─── GIVEN PASSAGE ───

Quick Links

Re: PQcancel may hang in the recv call

From:	Peter Juhasz <pjuhasz(at)uhusystems(dot)com>
To:	Tom Lane <tgl(at)sss(dot)pgh(dot)pa(dot)us>
Cc:	pgsql-general(at)postgresql(dot)org
Subject:	Re: PQcancel may hang in the recv call
Date:	2016-05-20 15:10:29
Message-ID:	1463757029.2844.32.camel@uhusystems.com
Views:	Whole Thread \| Raw Message \| Download mbox \| Resend email
Thread:
Lists:	pgsql-general

On Thu, 2016-05-19 at 15:32 -0400, Tom Lane wrote:
> Peter Juhasz <pjuhasz(at)uhusystems(dot)com> writes:
> >
> > We've found a situation where canceling a query may cause the
> > client to
> > hang, possibly indefinitely. This can happen if the network
> > connection
> > fails in a specific way.
> > ...
> > However, if the network fails in a way that the connection appears
> > to
> > have been established but subsequent packages are dropped silently,
> > this recv() call will block.
> Hmm. I would expect the recv to eventually fail based on TCP
> timeouts,
> but I agree that that would be much longer than you'd typically wish
> to wait.
>

In case the connection goes through, the recv call does return after 60
seconds (on linux, where I'm trying this).

The problem is that in our home-grown framework we'd want to use cancel
to bail out of queries that have already run for too long. So at that
point we've already waited long enough, we don't want to wait even
more.

─── ROWS ───

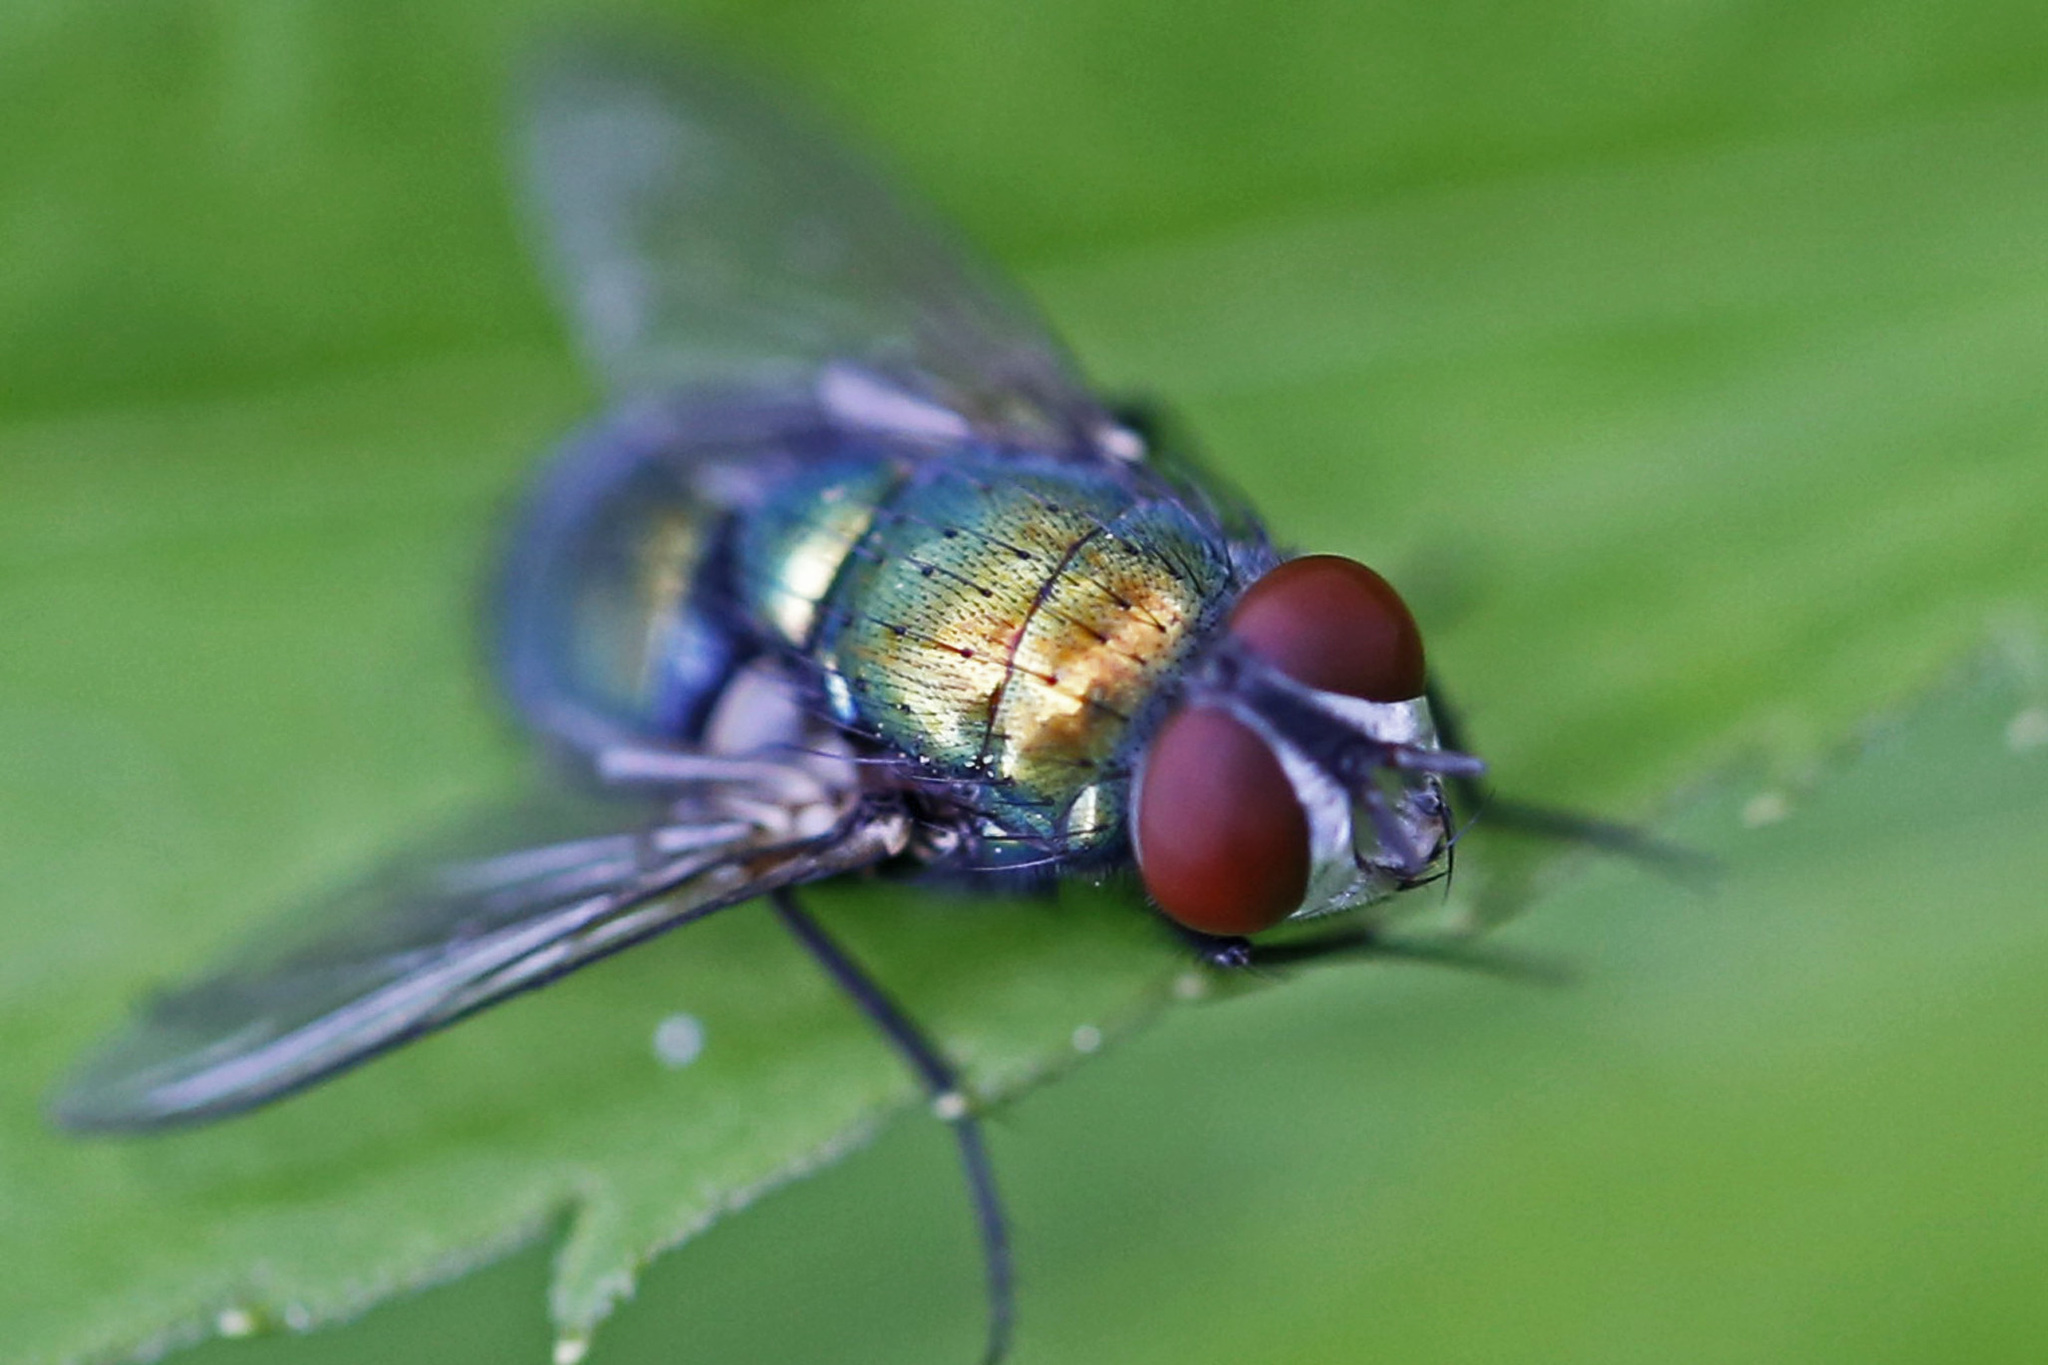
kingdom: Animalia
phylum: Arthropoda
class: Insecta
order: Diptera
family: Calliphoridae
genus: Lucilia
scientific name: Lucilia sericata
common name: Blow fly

───
─── ROWS ───

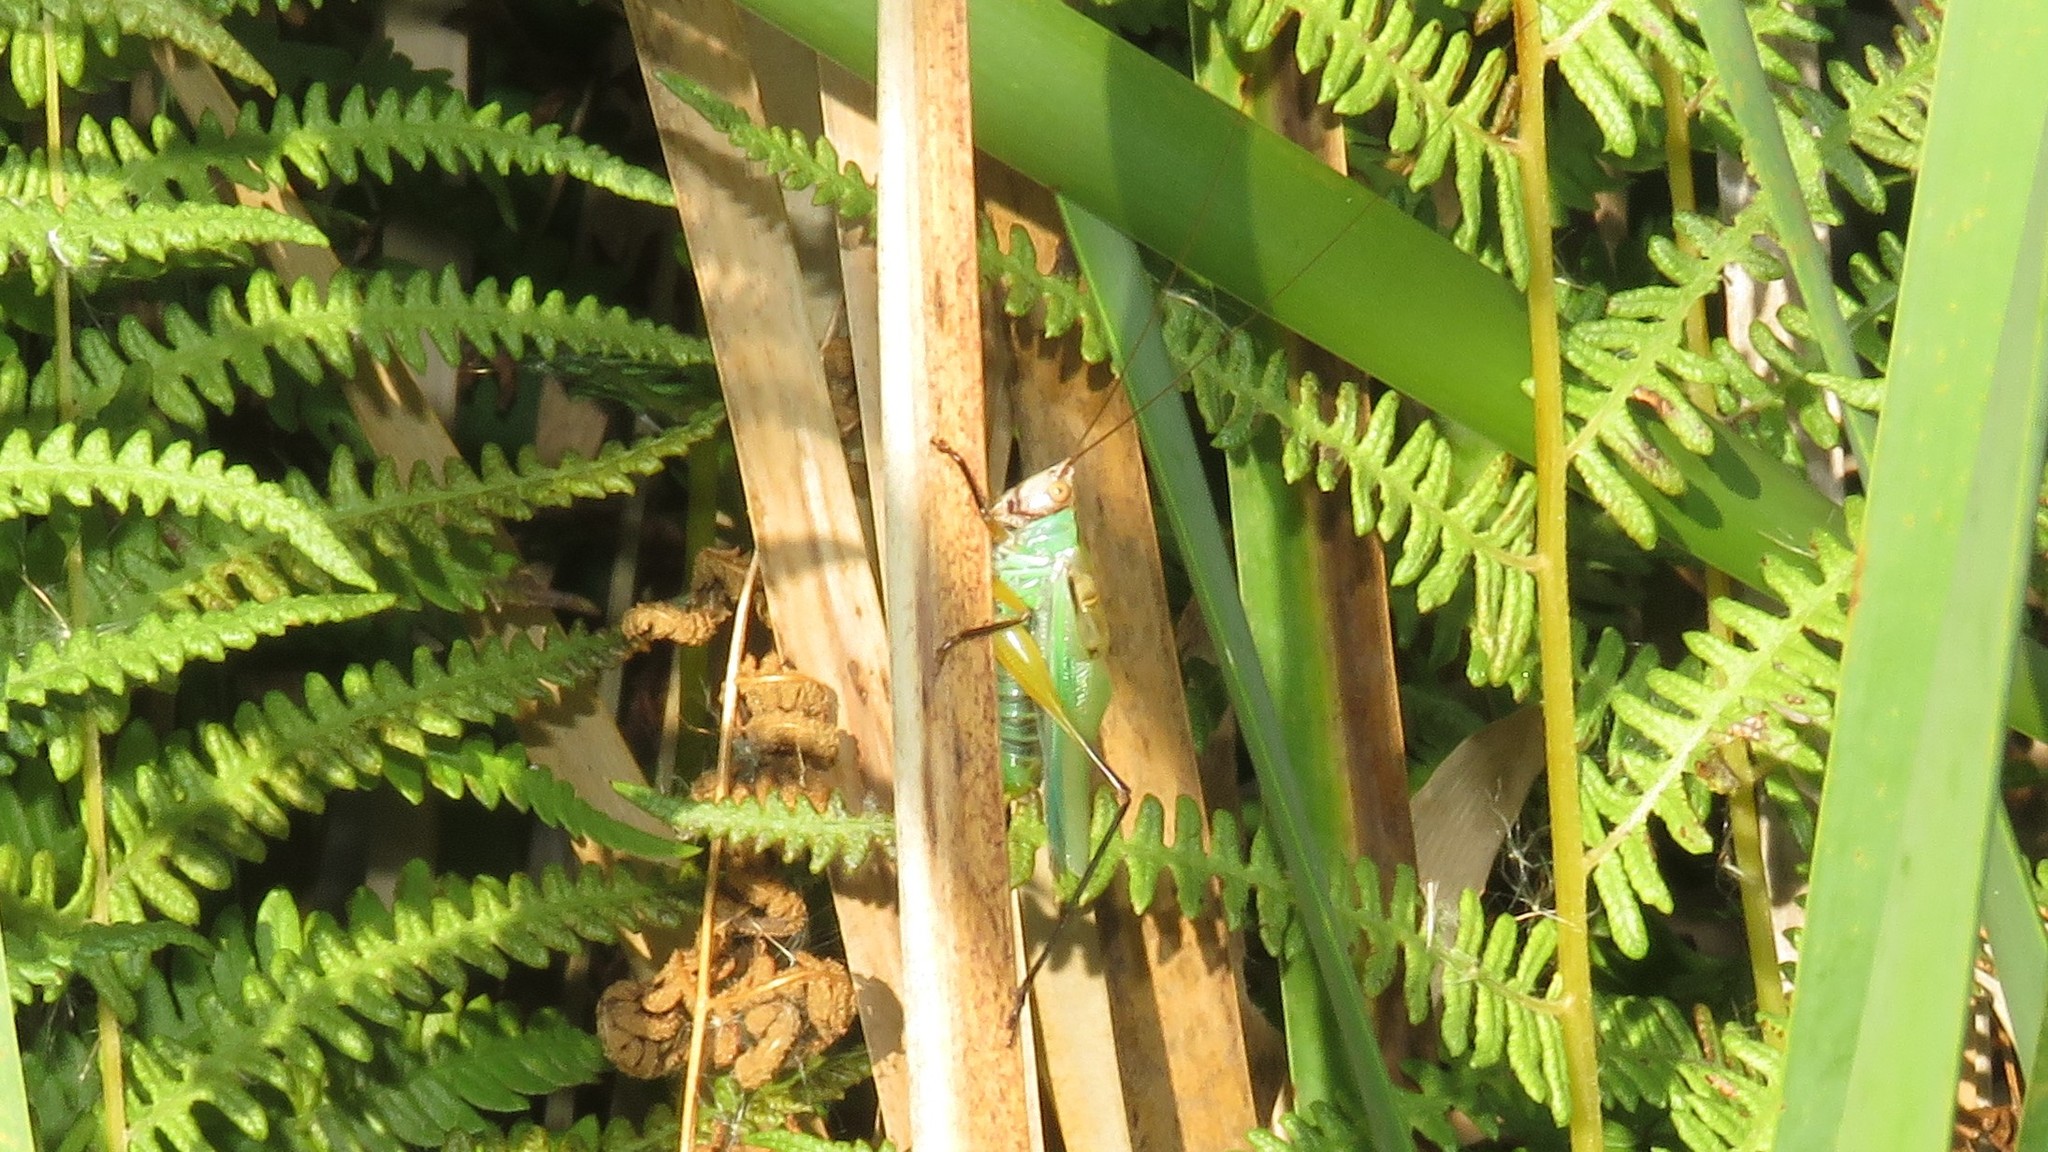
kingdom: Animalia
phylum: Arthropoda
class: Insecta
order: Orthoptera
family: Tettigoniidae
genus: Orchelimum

───
─── ROWS ───

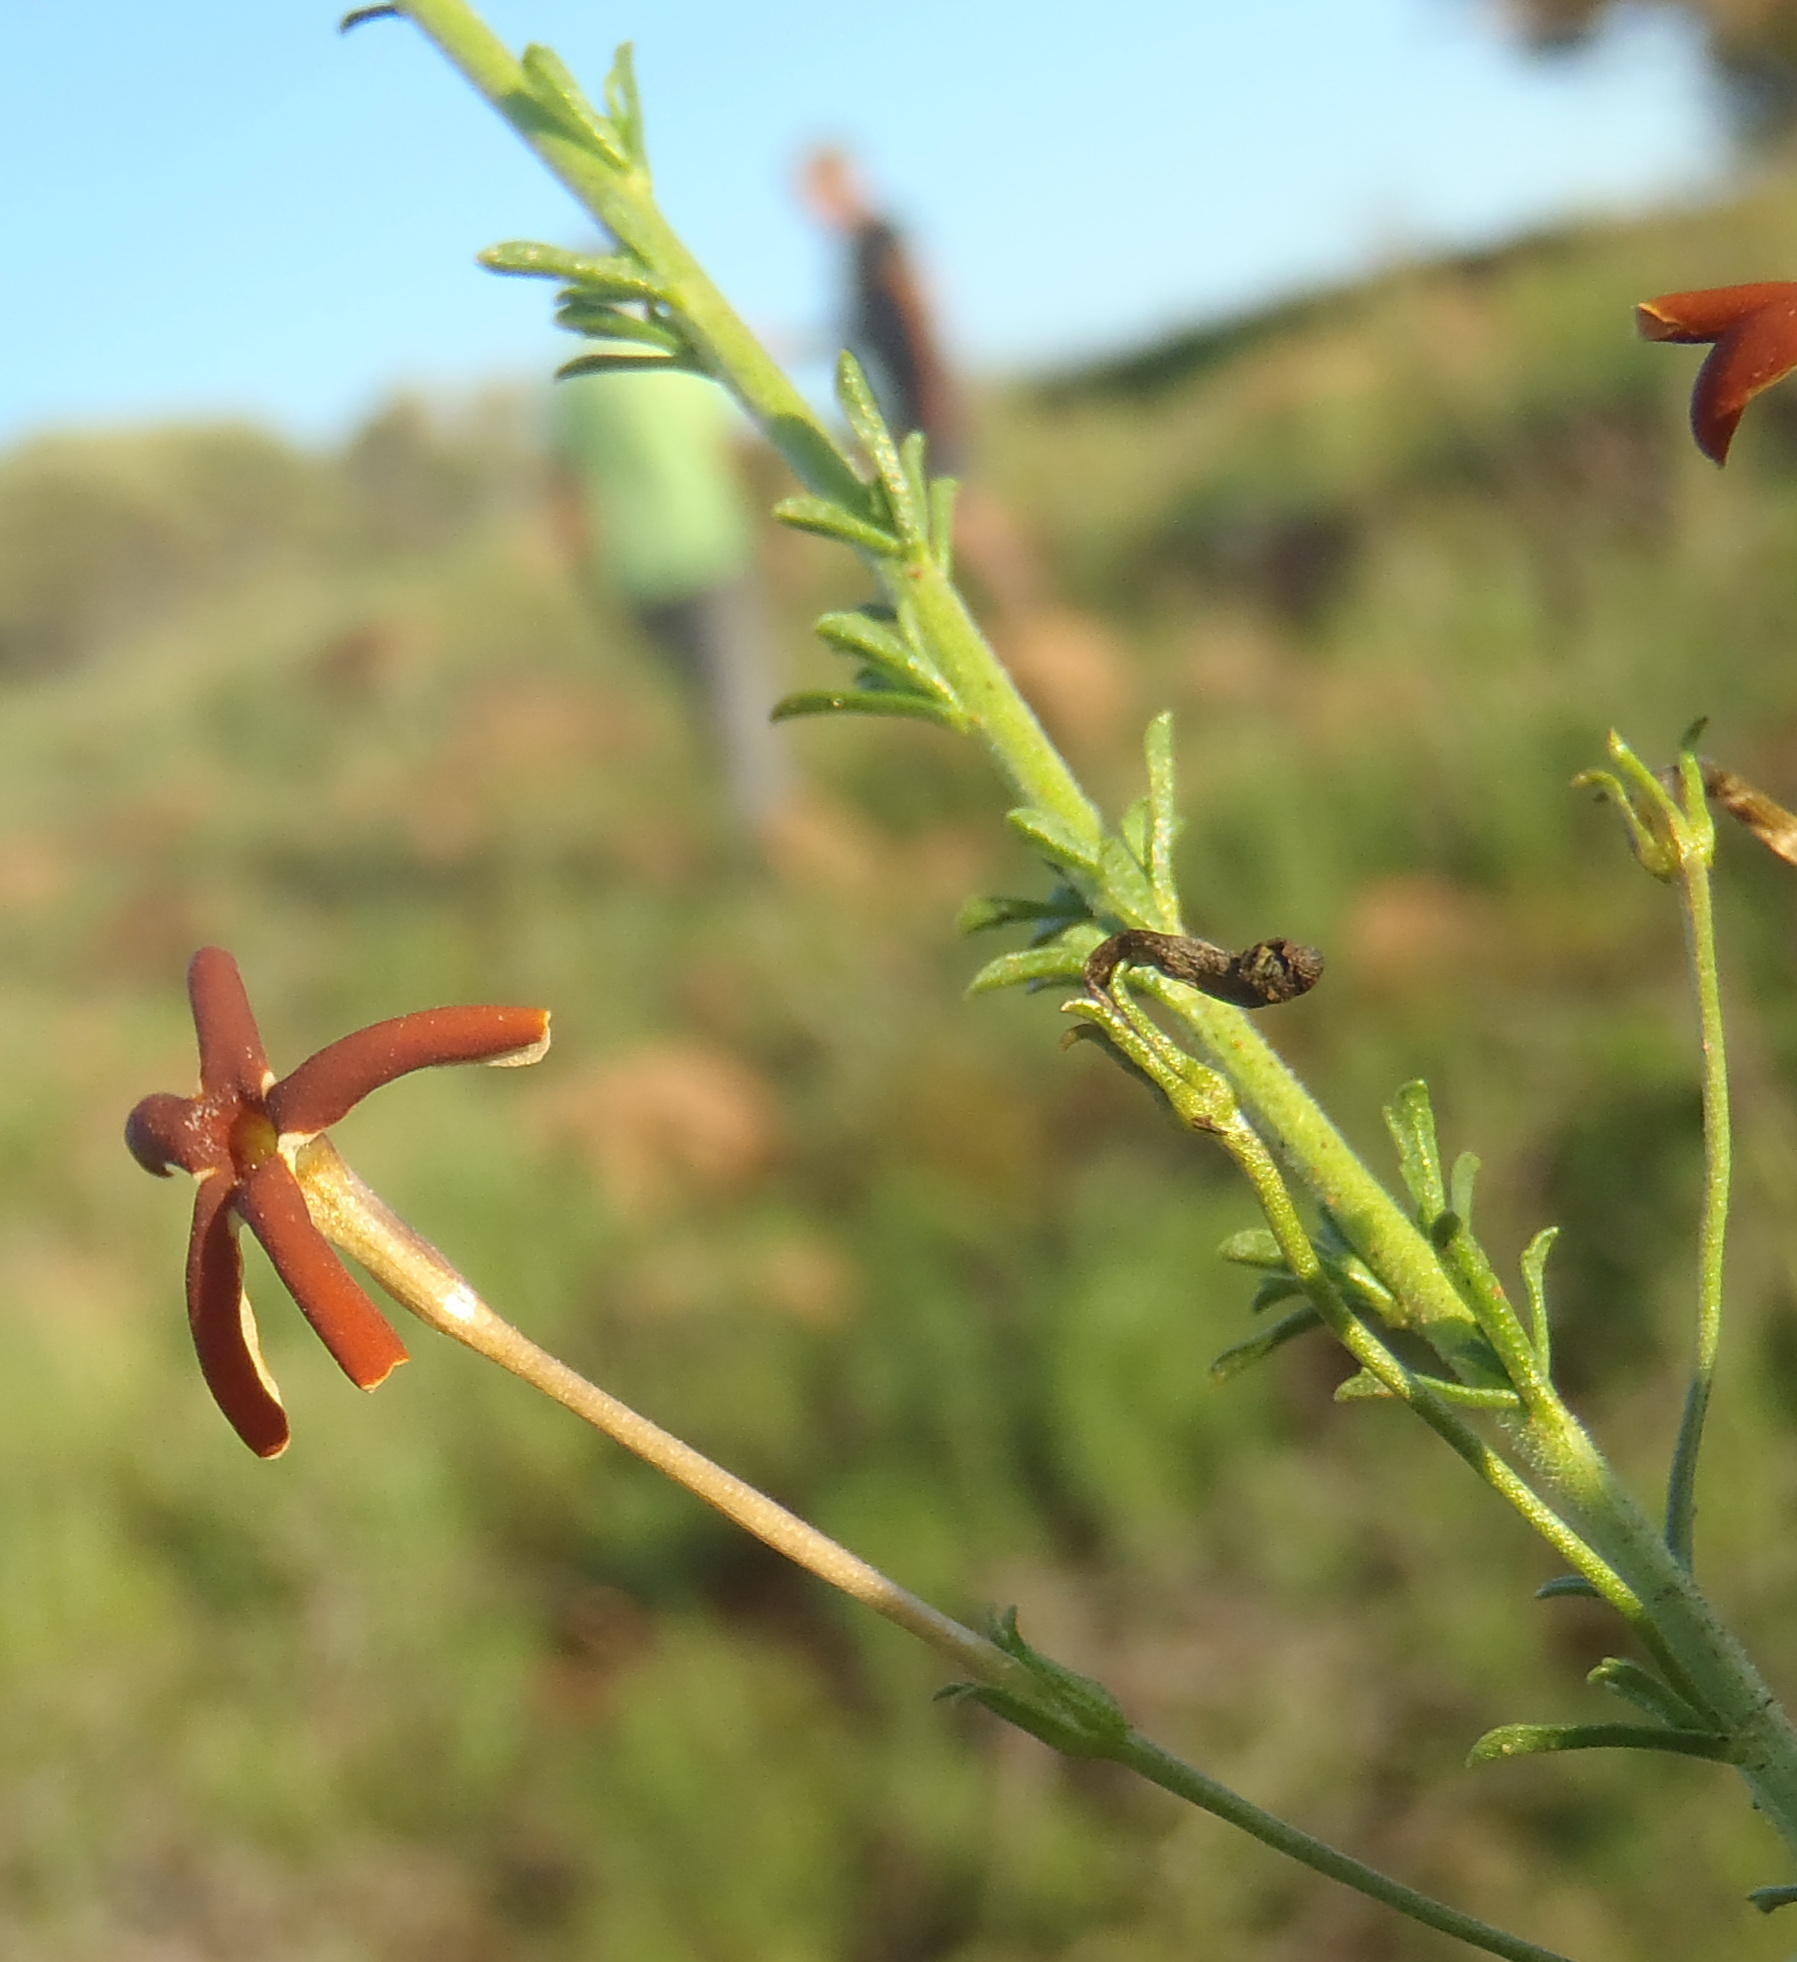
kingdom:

───

**ACTIONS TO TAKE**
a) List every option shown on the Views line of the mailing-list post.
b) Write out the part of the mailing-list post that opens with the words containing "On Thu, 2016-05-19" and closes with "a specific way.", substituting "request" for "query".
Work only from the mailing-list post.

**ANSWERS IN ORDER**
a) Whole Thread; Raw Message; Download mbox; Resend email

b)
On Thu, 2016-05-19 at 15:32 -0400, Tom Lane wrote:
> Peter Juhasz <pjuhasz(at)uhusystems(dot)com> writes:
> >
> > We've found a situation where canceling a request may cause the
> > client to
> > hang, possibly indefinitely. This can happen if the network
> > connection
> > fails in a specific way.